Rien de vraiment grandiose dans cette histoire à l’eau de rose peuplée de sourires et de bons sentiments, mais juste une fraîcheur, un souffle gentiment désaltérant. Le plus étonnant est peut-être de voir Charles Laughton s’investir ainsi pour un petit film juste au sortir de sa prestation dans le très culte « Les Révoltés du Bounty » aux côtés de Clark Gable, et juste avant de s’engager dans « L’Auberge de la Jamaïque ». Vivien Leigh, quant à elle, entrera l’année suivante dans la légende avec le rôle de Scarlett dans « Autant en emporte le Vent ».

Au plan technique, le film date de 1938, et autant dire tout de suite que ça se voit. La lumière a quelque chose d’un autre âge, comme une approximation datant d’une époque de tâtonnement. Si les rares scènes de jour sont quasi systématiquement surexposées, les scènes de nuit font roder un gris lugubre s’il était voulu. La qualité de l’image semble avoir notablement souffert des outrages du temps. Il est difficile de savoir comment les choses se présentaient lors des projections de l’époque et si le piqué actuel tient à la prise de vue ou à la dégradation du support. En tout cas, on est bien plus proche de l’image et du son désastreux de « L’Auberge de la Jamaïque » que de ceux d’ « Autant en emporte le Vent ».

Le jeu des uns et des autres est très hétérogène comme on pouvait s’y attendre. Vivien Leigh est dans l’exagération qui la caractérise (m’expliquera-t-on un jour ce qu’on peut bien lui trouver ?). Rex Harrison est un dandy très british au regard enamouré si propre aux jeunes premiers de l’époque.

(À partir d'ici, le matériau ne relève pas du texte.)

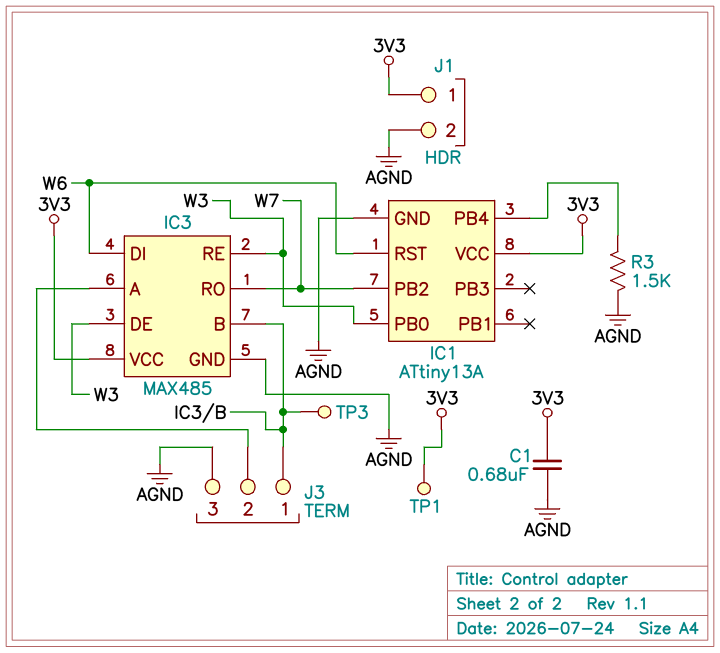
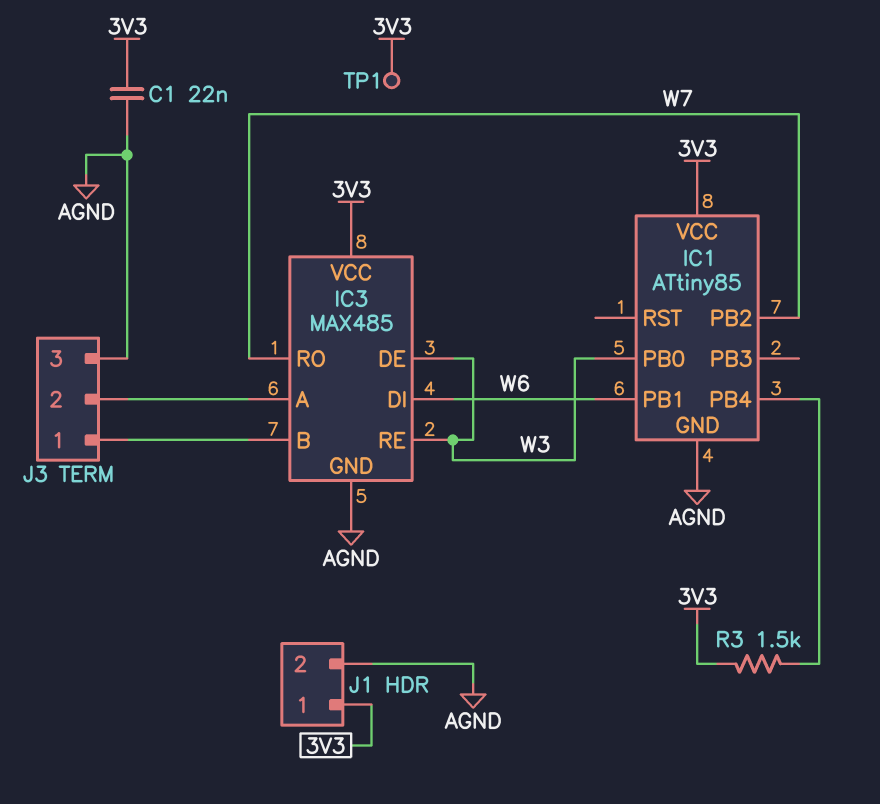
C1: 680nF (3V3, AGND) -> 22nF (3V3, AGND)
IC1: ATtiny13A -> ATtiny85
IC1 pin PB1: none -> W6
IC1 pin RST: W6 -> none
R3: 1.5k (AGND, IC1/PB4) -> 1.5k (3V3, IC1/PB4)
TP3: test point (IC3/B) -> none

Charles Laughton vole à des kilomètres au dessus du lot, même s’il n’a pas encore cette rondeur qui ne s’acquière qu’avec l’âge et qu’il étalera du « Procès Paradine » d’Alfred Hitchcock à « Panique à la Maison Blanche » d’Otto Preminger.

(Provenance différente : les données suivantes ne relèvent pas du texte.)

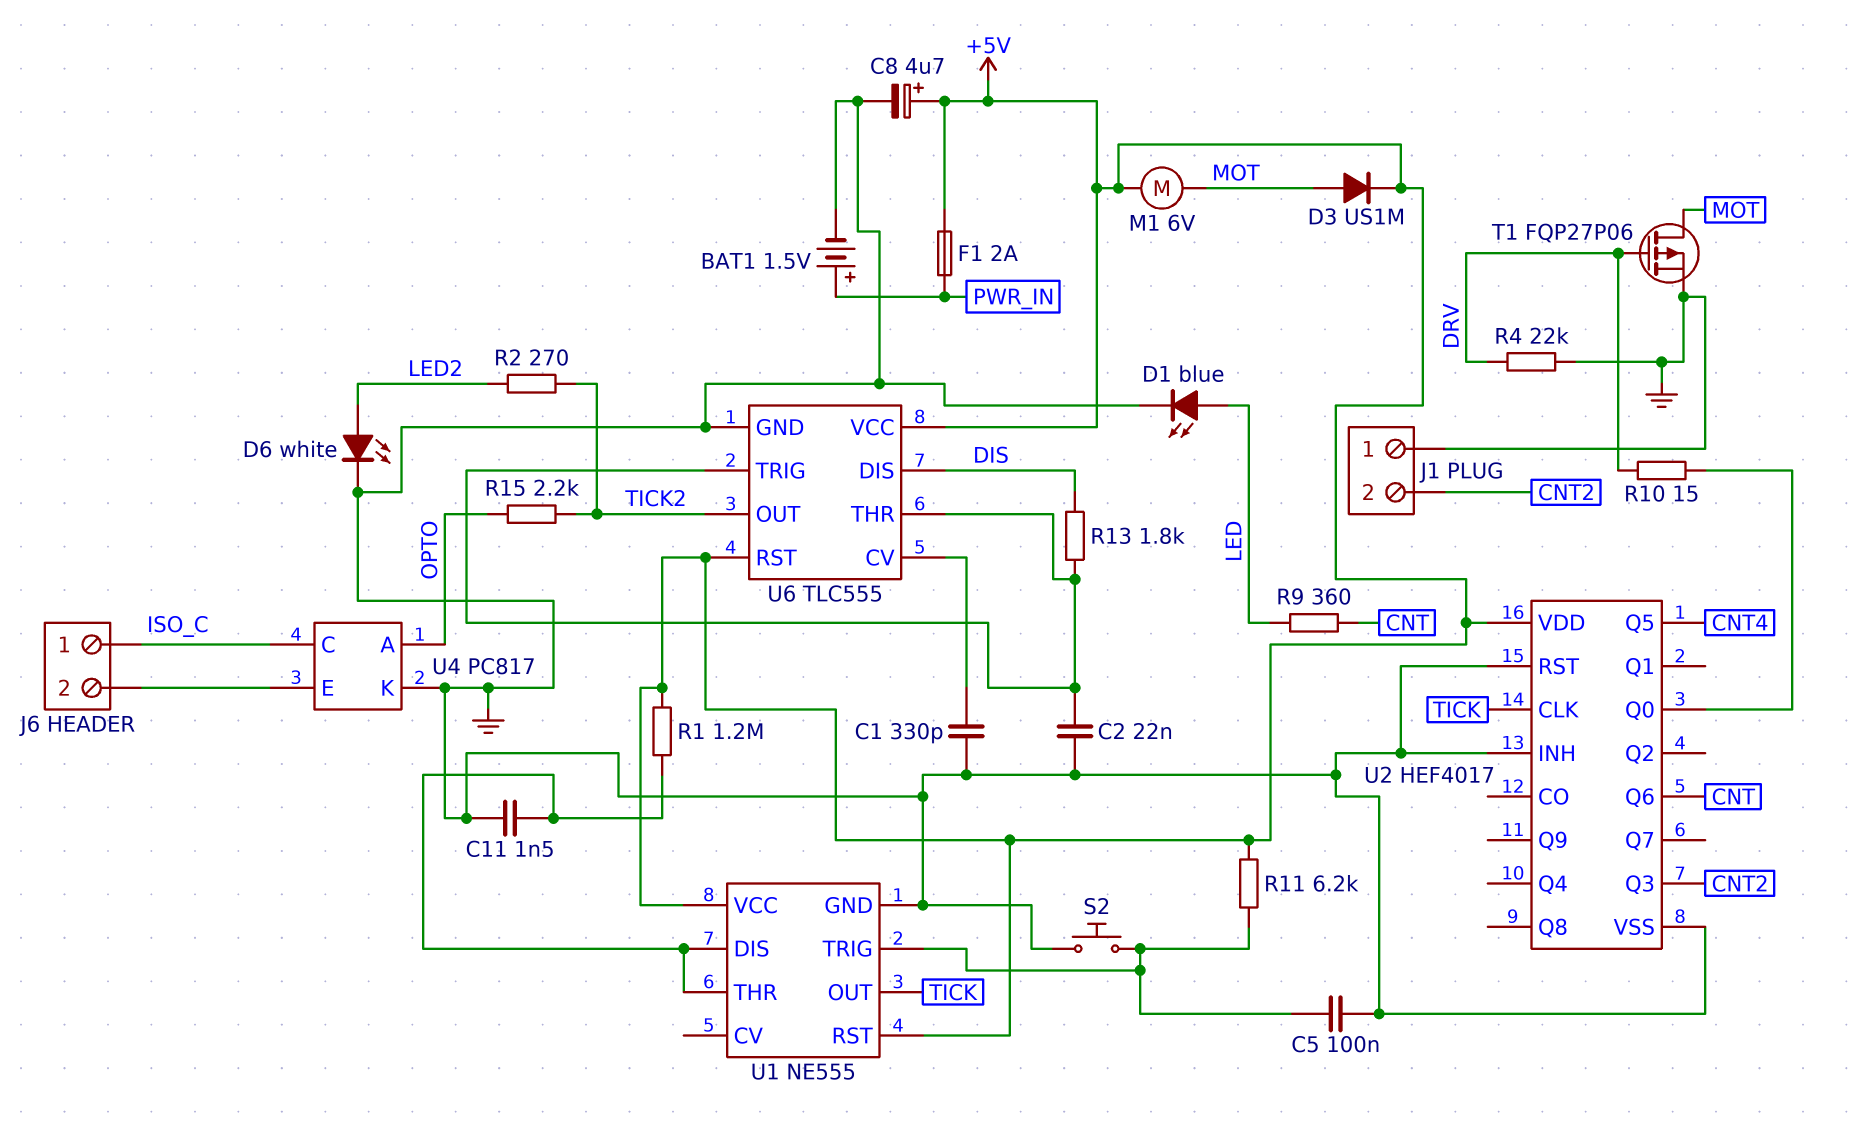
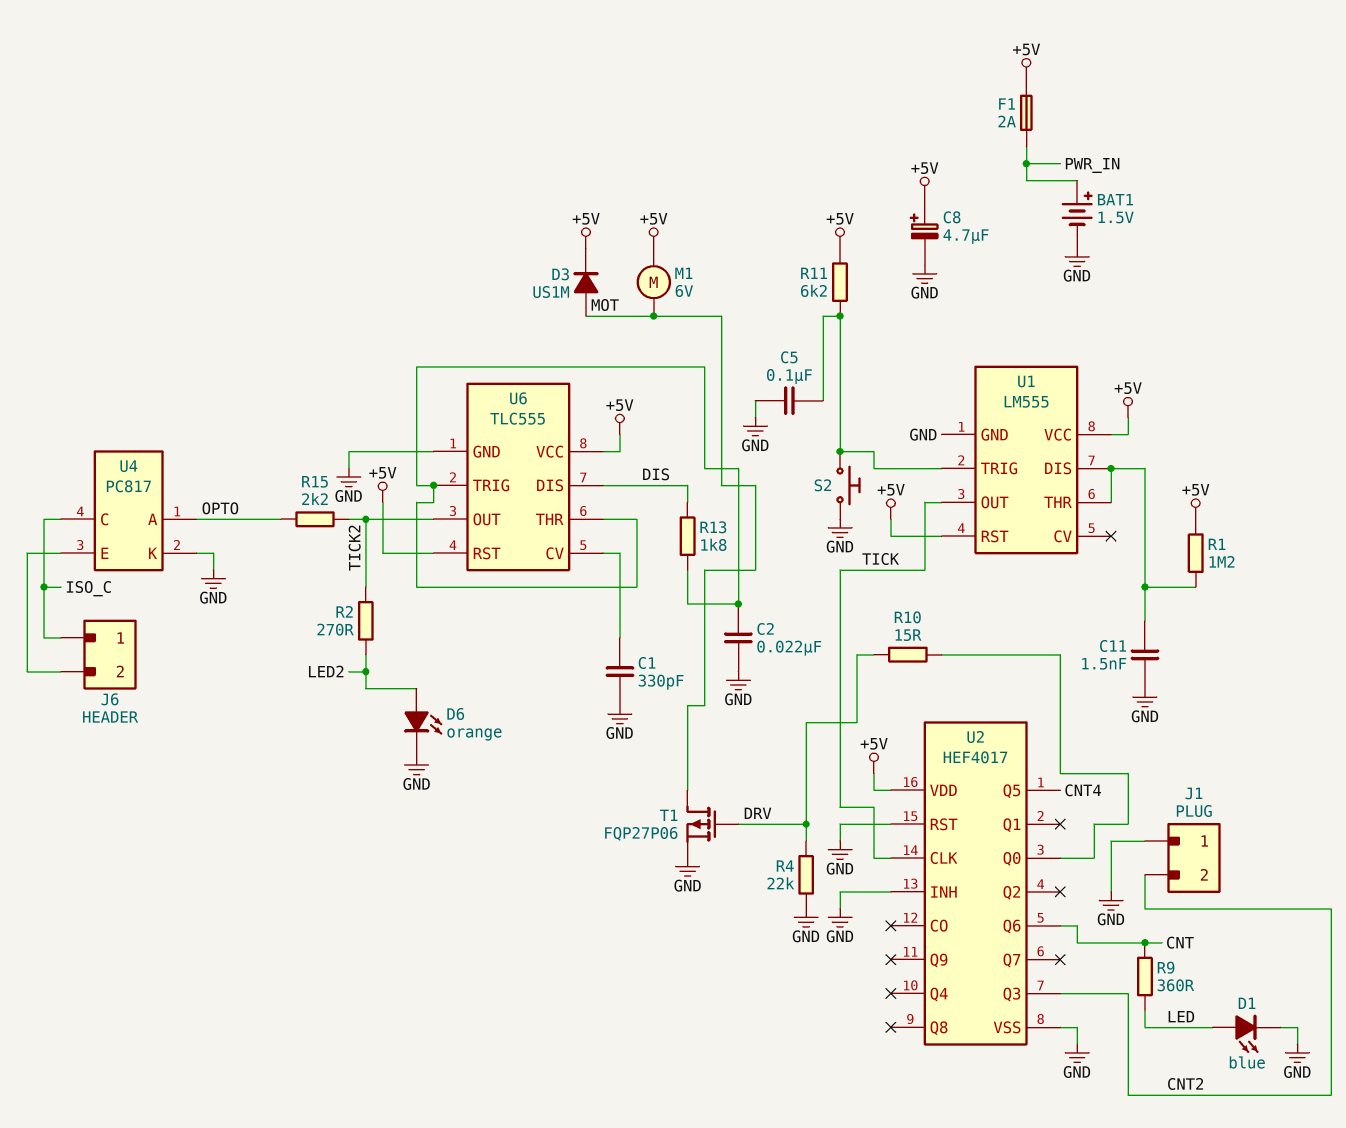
D6: LED white (A LED2, K GND) -> LED orange (A LED2, K GND)
U1: NE555 -> LM555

Et malgré tout, il reste au fond des yeux à l’issue de la projection comme un air de contentement, une lueur du plaisir qui ne s’en laisse pas compter par les imperfections techniques, une satisfaction d’avoir regardé défiler tout ce que la bonne volonté peut apporter aux raconteurs d’histoire, même les plus maladroits. Car de quoi s’agit-il ? De la confrontation entre l’ambition et le plaisir de vivre, entre les rêves de gloire et les rêves d’artistes. Pas d’une confrontation agressive, emportée, juste la juxtaposition de deux visions du monde : vivre pour faire ou faire pour vivre. Pas de hargne ou de colère là-dedans, tant les deux sont généralement mêlés, intriqués. Juste une séparation artificielle pour en montrer les limites respectives et les dilemmes de leurs enjeux. En d’autres temps, on aurait vu l’opposition entre un désir de « travailler plus pour gagner plus », et un objectif de « travailler plus pour apporter plus ». Bien sûr, comment apporter plus si c’est sans gagner par son labeur les conditions de sa dignité et de son confort ? Mais comment aussi apporter quoi que ce soit si le seul objectif est d’amasser aveuglément ? Séparation arbitraire tant l’ensemble est indissociable et solidaire. Et que cela soit dit le sourire au bord des lèvres, à près de 70 ans de distance, n’en est que plus touchant.